To Trump, however, any fact that contradicts what he says is “fake news.” This is the case even if , for example,  said “fake news” led him to fire National Security Adviser Gen. Michael Flynn for lying to the Vice President about his contacts with Russia--after which Trump griped about how unfairly Gen Flynn was treated.  
Supposedly it’s also “fake news” that his campaign was in contact with agents of Russian intelligence at about the time the Russians were hacking the computers of the Democratic National Committee.  The leaks that led to those stories, however, are serious business, “so unfair,” according to Trump, and need to be investigated. When pressed on the apparent contradiction, Trump explained that leaks are real but the news that comes from them is fake, “because so much of the  news is fake.” Get it now?
See, here’s something Mr. Trump probably doesn’t get about this whole leak business. I’ve tried cases in criminal and domestic courts for over 25 years now, and “where did you get that?! You’re not supposed to have that!” when confronted with damning evidence is the cry of a guilty man.
Mr. Trump spent a lot of time complaining, as he always does, about how unfair everything is to him.  After all, he said, “I inherited a mess.” Funny, I seem to recall every time President Obama mentioned the mess he’d inherited, including the greatest economic crisis since the Great Depression, the wingnuts shrieked “When is Obama going to stop blaming Bush for all his problems and show some leadership!?” 
A real low point (there were so many) was when Trump responded to a question from  April Ryan of American Urban Radio Networks as to whether the Congressional Black Caucus was going to be included in meetings on Trump’s “urban agenda.” “Do you know them?” Trump said challengingly. “Do you want to set up the meeting?” When Ryan noted that she was only a reporter, Trump snapped “well then, set up the meeting.”
Oh, and he also rudely dismissed a Jewish reporter in a yarmulke for asking about rising anti-semitism in the country. “Not a fair question,” he snapped.  “Sit down.” This must have reassured his large and devoted neo-Nazi following that he’s still on their side.
All of this is just catnip,  of course, to Trump’s hard core supporters.
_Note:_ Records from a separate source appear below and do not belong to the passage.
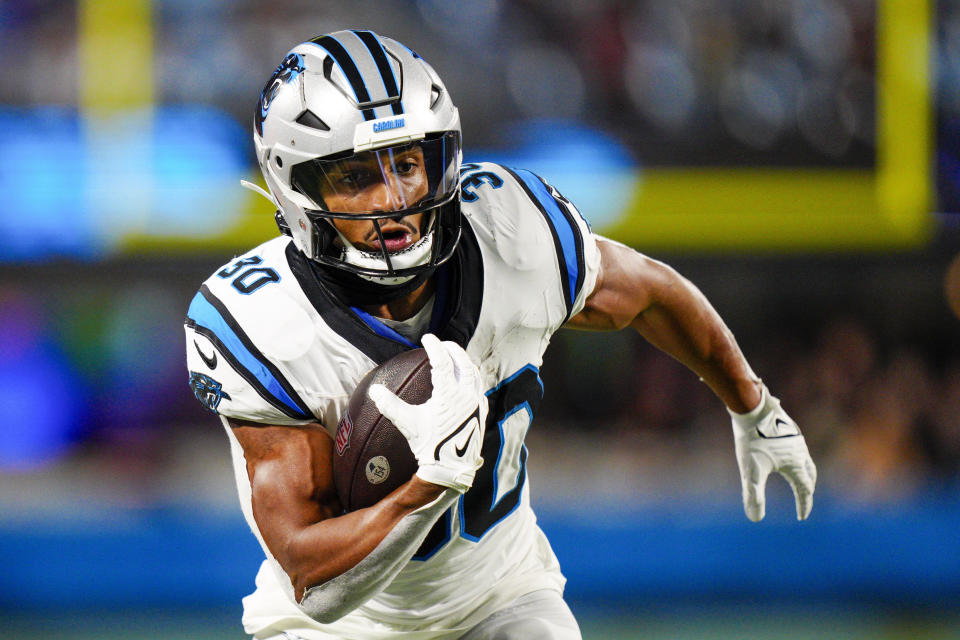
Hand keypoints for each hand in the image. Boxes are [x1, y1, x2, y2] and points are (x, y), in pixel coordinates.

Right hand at [369, 334, 486, 492]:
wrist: (450, 468)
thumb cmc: (429, 445)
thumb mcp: (408, 423)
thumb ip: (390, 405)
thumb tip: (374, 390)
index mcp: (449, 394)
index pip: (442, 362)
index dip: (435, 347)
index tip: (427, 337)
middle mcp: (467, 396)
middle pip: (464, 363)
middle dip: (454, 350)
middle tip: (443, 344)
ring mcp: (476, 404)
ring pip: (474, 375)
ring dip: (464, 362)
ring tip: (455, 357)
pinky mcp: (481, 413)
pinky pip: (478, 388)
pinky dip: (471, 378)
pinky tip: (464, 381)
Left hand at [729, 385, 816, 521]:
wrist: (752, 407)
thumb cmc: (751, 439)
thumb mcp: (750, 471)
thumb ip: (753, 495)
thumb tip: (754, 519)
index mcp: (795, 464)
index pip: (804, 490)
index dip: (803, 505)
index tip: (801, 517)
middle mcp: (801, 452)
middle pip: (810, 476)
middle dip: (807, 490)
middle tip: (803, 501)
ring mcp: (796, 439)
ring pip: (805, 460)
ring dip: (804, 474)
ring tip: (797, 479)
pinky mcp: (788, 428)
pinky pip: (797, 447)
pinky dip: (796, 458)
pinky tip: (785, 455)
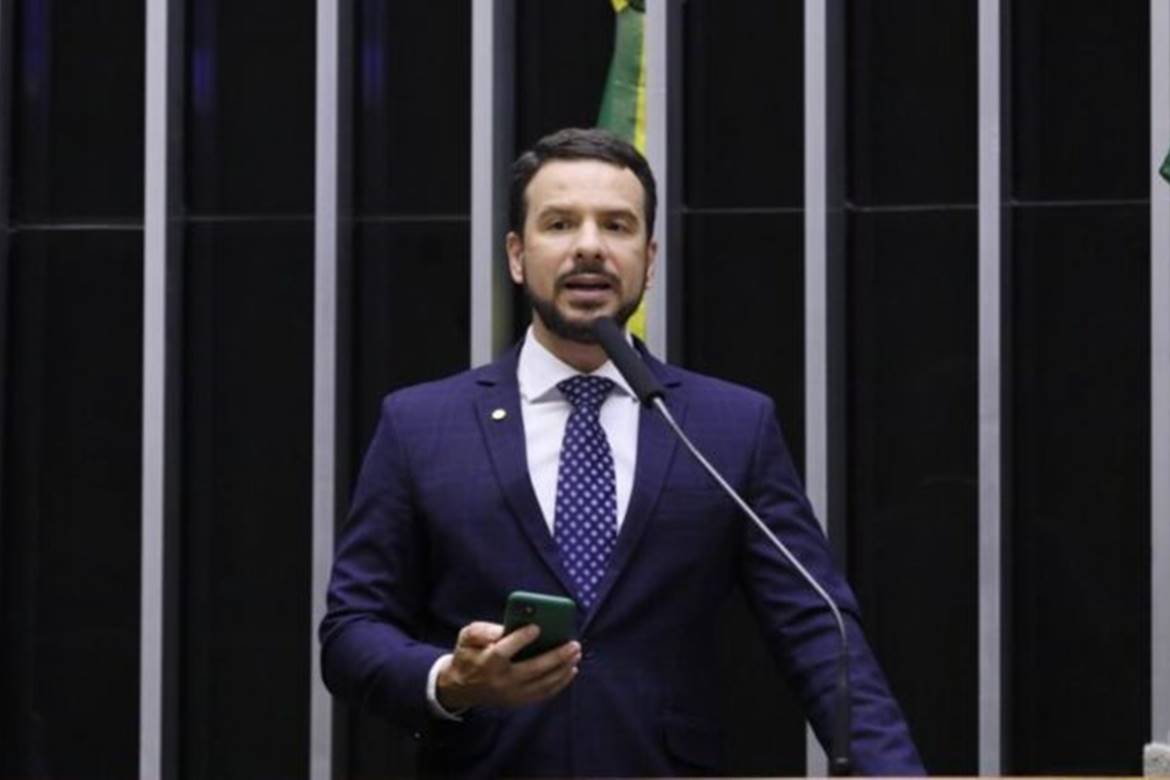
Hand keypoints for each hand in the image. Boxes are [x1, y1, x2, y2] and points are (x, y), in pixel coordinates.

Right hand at [436, 621, 580, 710]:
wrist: (461, 687)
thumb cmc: (469, 654)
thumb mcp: (467, 637)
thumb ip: (482, 630)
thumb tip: (505, 628)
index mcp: (486, 662)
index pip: (503, 652)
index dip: (520, 639)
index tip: (536, 627)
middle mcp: (500, 681)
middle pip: (532, 669)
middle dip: (556, 657)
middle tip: (573, 644)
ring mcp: (511, 694)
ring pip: (542, 684)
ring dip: (562, 669)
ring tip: (576, 654)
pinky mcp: (518, 701)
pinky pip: (543, 694)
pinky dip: (559, 683)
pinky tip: (571, 670)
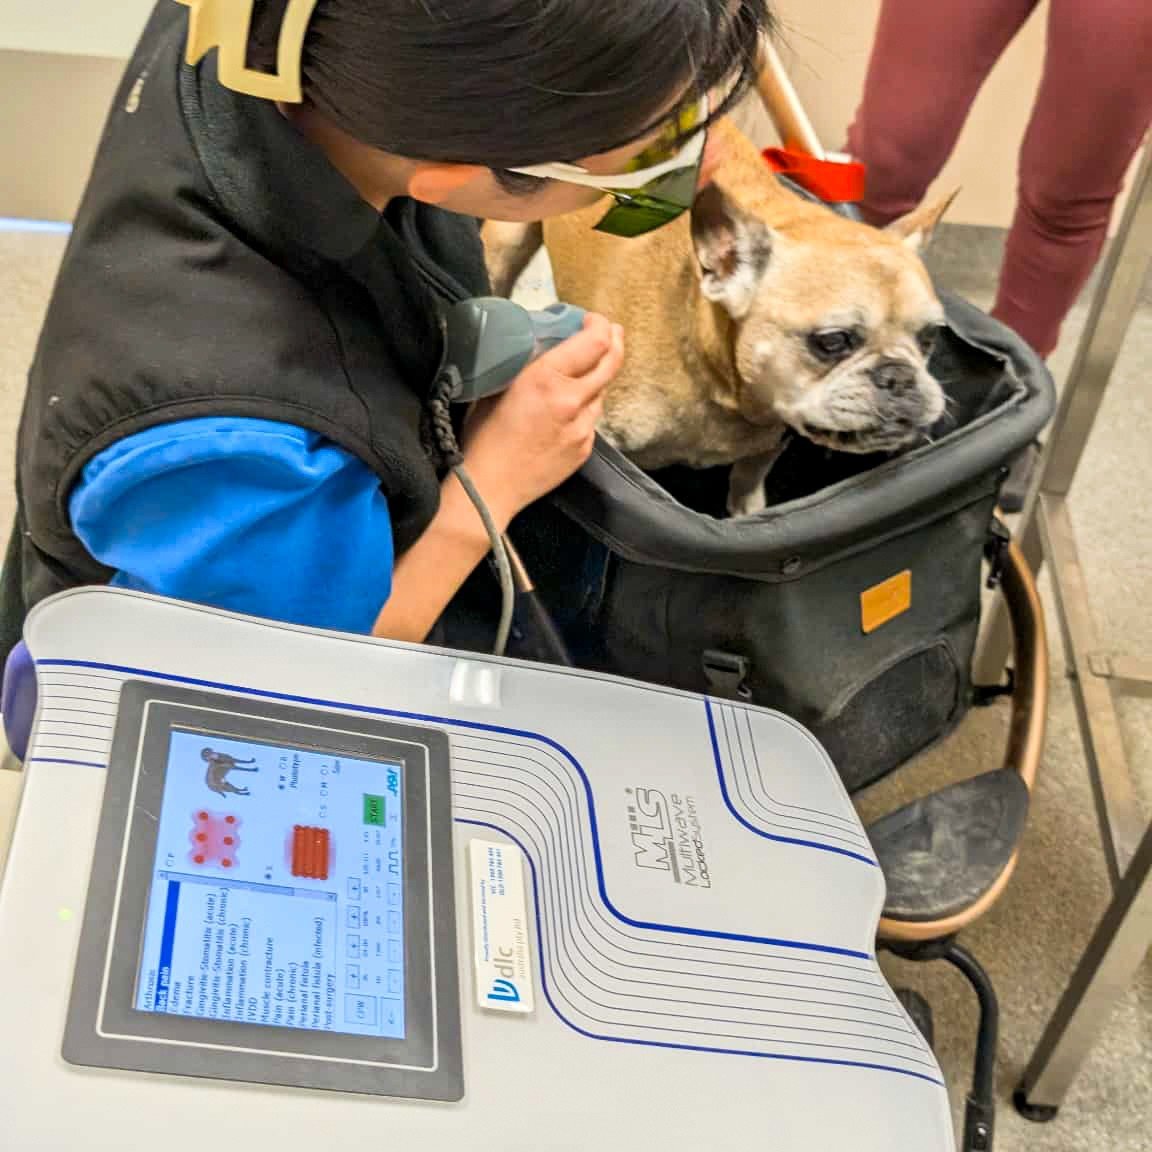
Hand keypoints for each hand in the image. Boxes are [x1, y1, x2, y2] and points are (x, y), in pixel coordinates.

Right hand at [460, 312, 623, 525]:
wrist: (489, 488)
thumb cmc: (483, 437)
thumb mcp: (498, 385)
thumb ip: (527, 364)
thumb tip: (544, 344)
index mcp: (547, 379)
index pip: (595, 342)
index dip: (600, 325)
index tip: (591, 320)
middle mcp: (572, 401)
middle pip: (612, 362)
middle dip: (614, 341)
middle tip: (610, 332)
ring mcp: (583, 428)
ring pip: (601, 392)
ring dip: (596, 378)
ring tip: (580, 374)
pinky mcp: (585, 449)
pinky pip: (592, 419)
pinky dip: (584, 408)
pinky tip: (566, 411)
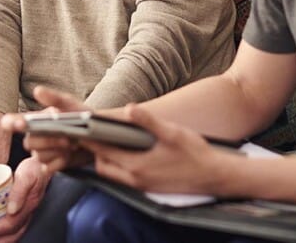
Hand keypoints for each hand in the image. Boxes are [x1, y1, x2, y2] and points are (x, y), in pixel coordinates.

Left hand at [0, 157, 50, 240]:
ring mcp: (22, 217)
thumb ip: (20, 190)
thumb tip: (12, 211)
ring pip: (8, 238)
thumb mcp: (28, 174)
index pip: (10, 225)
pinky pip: (7, 233)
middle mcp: (26, 216)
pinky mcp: (18, 216)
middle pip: (9, 237)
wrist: (42, 167)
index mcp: (28, 207)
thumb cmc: (33, 168)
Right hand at [1, 86, 93, 172]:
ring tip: (71, 144)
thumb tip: (37, 91)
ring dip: (56, 151)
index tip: (14, 123)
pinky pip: (48, 167)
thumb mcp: (71, 105)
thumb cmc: (83, 118)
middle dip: (48, 140)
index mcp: (37, 119)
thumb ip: (54, 98)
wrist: (99, 137)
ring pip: (39, 156)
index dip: (12, 123)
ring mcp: (44, 151)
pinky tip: (68, 155)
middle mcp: (37, 135)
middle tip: (66, 137)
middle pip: (29, 142)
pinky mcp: (52, 164)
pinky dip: (60, 162)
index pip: (17, 121)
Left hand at [85, 103, 229, 194]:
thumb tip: (129, 108)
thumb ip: (148, 121)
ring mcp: (143, 186)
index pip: (103, 153)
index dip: (89, 141)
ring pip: (113, 174)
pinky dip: (119, 166)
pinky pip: (124, 179)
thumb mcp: (172, 132)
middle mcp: (136, 179)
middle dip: (96, 152)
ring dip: (107, 160)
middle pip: (103, 166)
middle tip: (92, 134)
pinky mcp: (149, 188)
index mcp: (137, 166)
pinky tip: (127, 153)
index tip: (79, 129)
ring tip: (108, 141)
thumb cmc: (195, 153)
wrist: (215, 175)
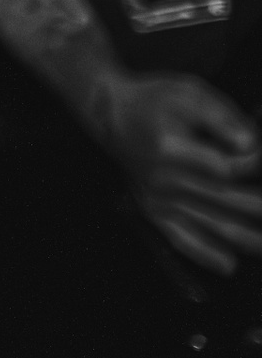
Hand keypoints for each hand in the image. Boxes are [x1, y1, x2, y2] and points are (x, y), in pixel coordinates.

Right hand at [94, 71, 261, 274]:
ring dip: (250, 238)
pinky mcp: (153, 210)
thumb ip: (222, 116)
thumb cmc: (153, 100)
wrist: (110, 115)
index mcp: (172, 149)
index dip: (255, 159)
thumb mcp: (189, 92)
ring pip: (215, 224)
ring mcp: (159, 199)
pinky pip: (181, 239)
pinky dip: (206, 254)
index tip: (257, 147)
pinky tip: (229, 265)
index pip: (231, 167)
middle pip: (231, 200)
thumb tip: (250, 143)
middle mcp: (165, 179)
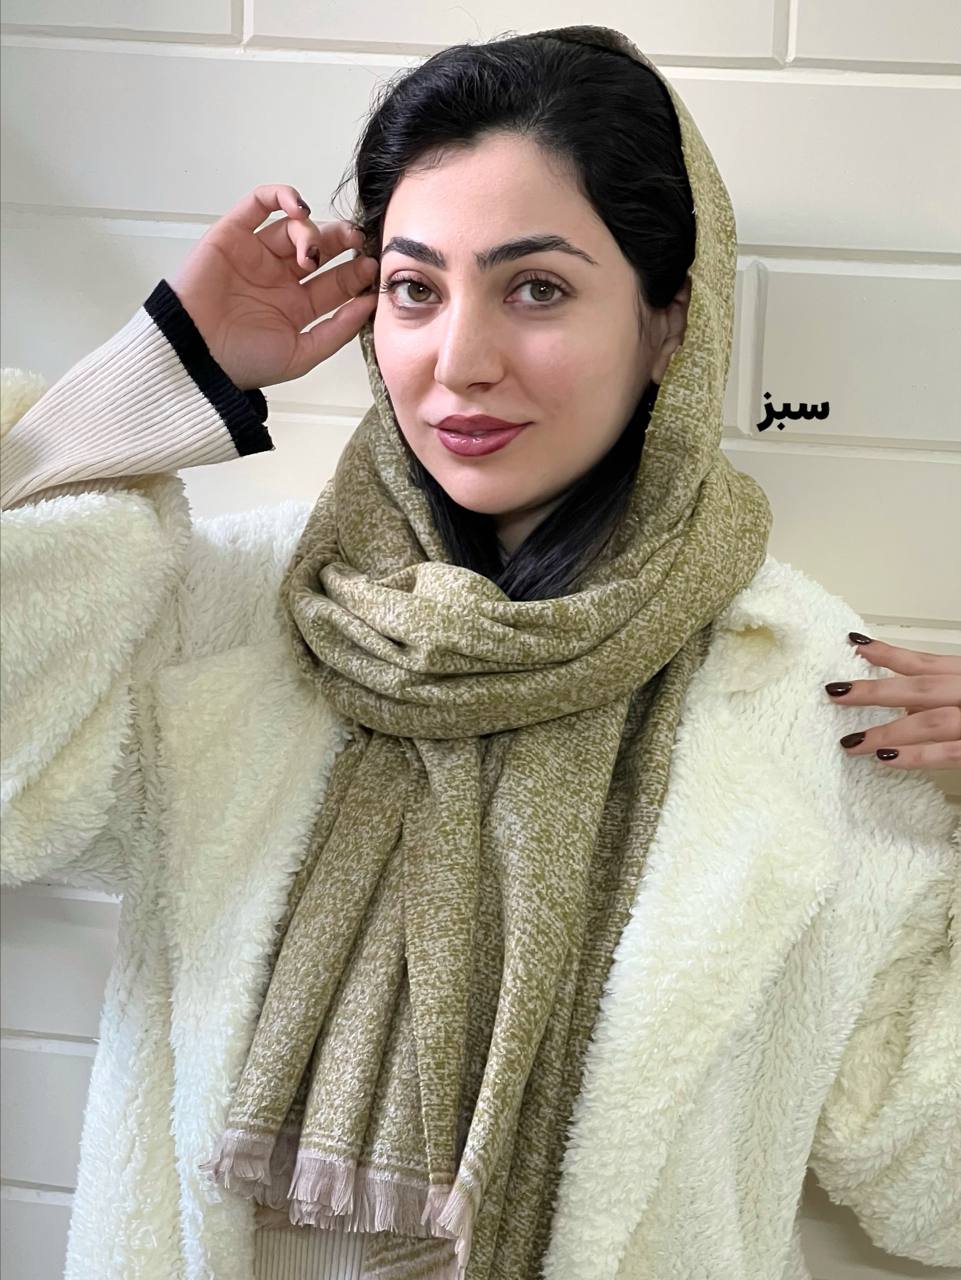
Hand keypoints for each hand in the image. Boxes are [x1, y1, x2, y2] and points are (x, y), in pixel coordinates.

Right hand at [169, 184, 378, 390]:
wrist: (196, 354)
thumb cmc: (243, 362)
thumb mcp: (301, 356)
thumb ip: (337, 331)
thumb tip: (368, 304)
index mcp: (297, 307)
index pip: (335, 282)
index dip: (356, 273)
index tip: (372, 270)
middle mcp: (279, 278)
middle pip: (320, 249)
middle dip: (341, 242)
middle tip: (356, 242)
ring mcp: (257, 255)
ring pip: (294, 227)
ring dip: (313, 231)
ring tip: (313, 251)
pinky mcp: (232, 235)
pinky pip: (258, 205)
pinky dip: (280, 197)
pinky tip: (298, 208)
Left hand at [826, 633, 960, 770]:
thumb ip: (939, 699)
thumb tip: (906, 706)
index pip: (924, 662)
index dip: (889, 654)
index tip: (856, 645)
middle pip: (919, 688)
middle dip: (874, 691)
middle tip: (835, 692)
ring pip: (929, 722)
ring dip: (886, 731)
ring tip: (851, 742)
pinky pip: (947, 753)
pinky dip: (916, 755)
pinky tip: (885, 758)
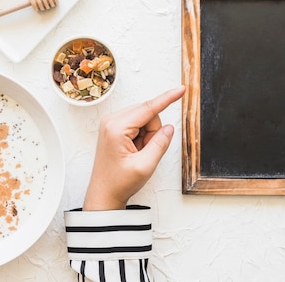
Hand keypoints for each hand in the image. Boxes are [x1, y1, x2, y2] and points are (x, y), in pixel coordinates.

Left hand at [83, 86, 185, 210]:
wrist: (103, 194)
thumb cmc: (118, 183)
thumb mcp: (145, 166)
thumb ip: (160, 144)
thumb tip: (169, 128)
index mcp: (116, 128)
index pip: (148, 108)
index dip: (167, 99)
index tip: (181, 90)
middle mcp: (111, 121)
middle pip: (148, 114)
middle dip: (153, 133)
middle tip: (144, 152)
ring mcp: (112, 123)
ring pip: (145, 119)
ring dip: (148, 136)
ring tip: (137, 153)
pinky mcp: (114, 127)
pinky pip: (138, 124)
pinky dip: (142, 137)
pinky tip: (134, 150)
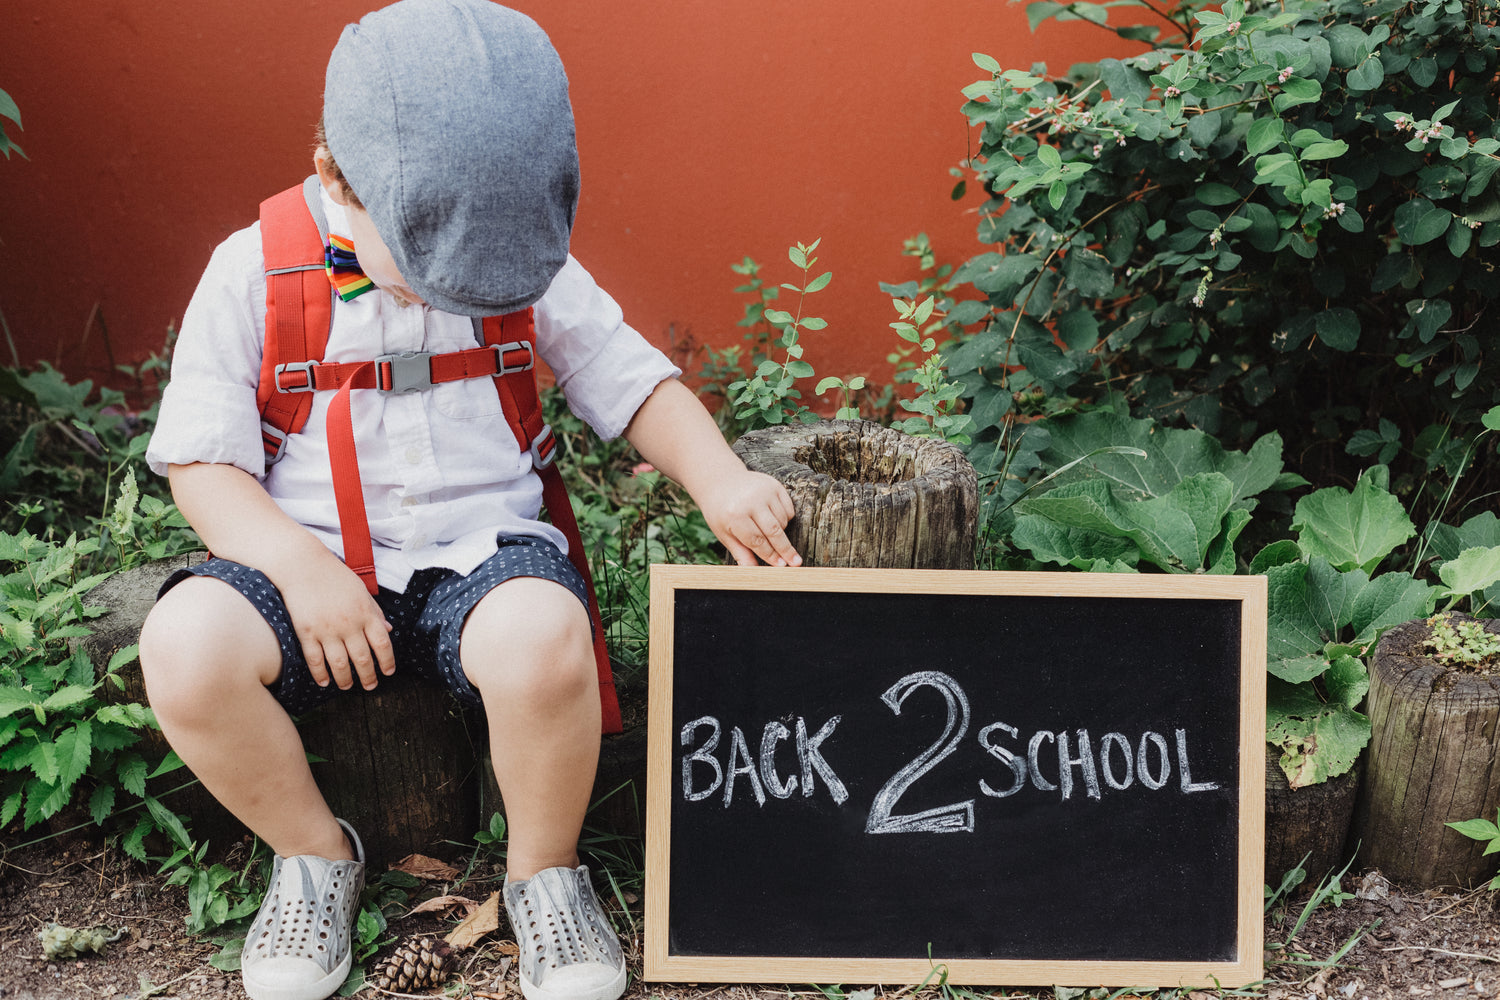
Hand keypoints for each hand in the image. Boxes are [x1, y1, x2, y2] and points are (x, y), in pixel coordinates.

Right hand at [277, 551, 394, 690]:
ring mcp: (327, 630)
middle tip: (370, 686)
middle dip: (368, 677)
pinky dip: (320, 674)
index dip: (388, 662)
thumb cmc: (335, 576)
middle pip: (363, 659)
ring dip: (345, 680)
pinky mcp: (306, 632)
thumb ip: (375, 612)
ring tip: (348, 687)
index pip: (383, 644)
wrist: (303, 565)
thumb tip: (388, 631)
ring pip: (340, 664)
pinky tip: (324, 682)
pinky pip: (314, 660)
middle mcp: (349, 624)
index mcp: (365, 613)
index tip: (388, 672)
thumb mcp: (361, 591)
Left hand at [697, 469, 801, 566]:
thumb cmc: (721, 510)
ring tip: (768, 530)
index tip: (781, 566)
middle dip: (785, 549)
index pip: (757, 541)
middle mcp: (751, 501)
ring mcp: (764, 491)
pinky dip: (785, 518)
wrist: (721, 480)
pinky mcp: (774, 485)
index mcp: (735, 515)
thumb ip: (740, 551)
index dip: (770, 555)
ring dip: (781, 532)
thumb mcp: (724, 532)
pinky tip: (773, 517)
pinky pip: (788, 509)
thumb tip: (753, 570)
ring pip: (783, 521)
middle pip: (774, 531)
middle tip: (796, 562)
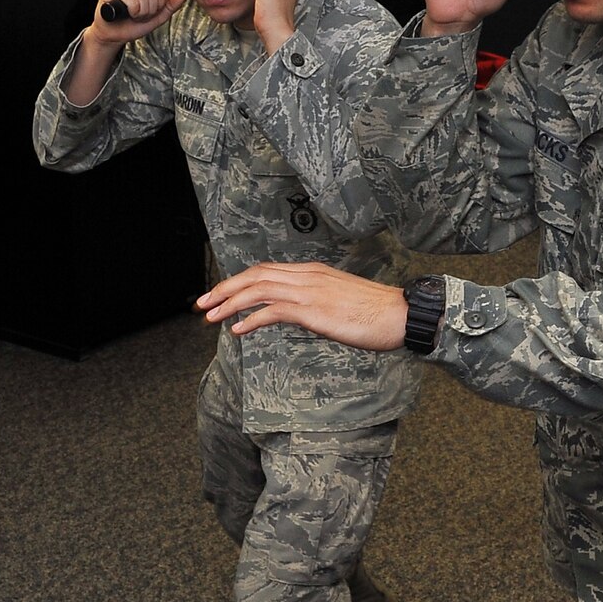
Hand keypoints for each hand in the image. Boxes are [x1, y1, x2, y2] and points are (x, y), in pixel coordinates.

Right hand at [89, 0, 185, 41]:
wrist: (112, 35)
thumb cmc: (129, 24)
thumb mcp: (156, 17)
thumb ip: (170, 5)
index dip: (157, 3)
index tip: (148, 11)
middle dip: (148, 9)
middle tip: (138, 15)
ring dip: (138, 10)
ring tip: (131, 14)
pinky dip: (130, 9)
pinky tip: (124, 12)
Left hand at [197, 261, 407, 350]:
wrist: (400, 315)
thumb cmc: (374, 313)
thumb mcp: (338, 300)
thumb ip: (314, 302)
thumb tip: (296, 313)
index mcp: (311, 272)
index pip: (265, 270)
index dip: (238, 282)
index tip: (219, 295)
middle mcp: (306, 276)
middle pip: (254, 276)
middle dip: (223, 289)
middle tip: (202, 304)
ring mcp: (309, 292)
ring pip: (258, 290)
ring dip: (229, 303)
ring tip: (211, 317)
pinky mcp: (314, 310)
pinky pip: (273, 311)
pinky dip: (250, 320)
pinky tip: (237, 331)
Sure, the leader of the Free World sounded like an angry drunk at the end of the bar raging at the TV when the bartender flips it to CNN. But Trump could have done the conference in a clown nose and rubber duck hat, honking a bicycle horn and speaking in pig Latin, and his base would eat it up, so long as he attacked the press and put a black reporter—a woman, no less-- in her place. All it lacked to make it like the good old days of the campaign was some random old white dude smacking April Ryan in the face as she was led out.  
 In the end, this wasn’t a press conference. It was another rally for the troops, yet another campaign event for the man who’d rather keep campaigning than actually govern.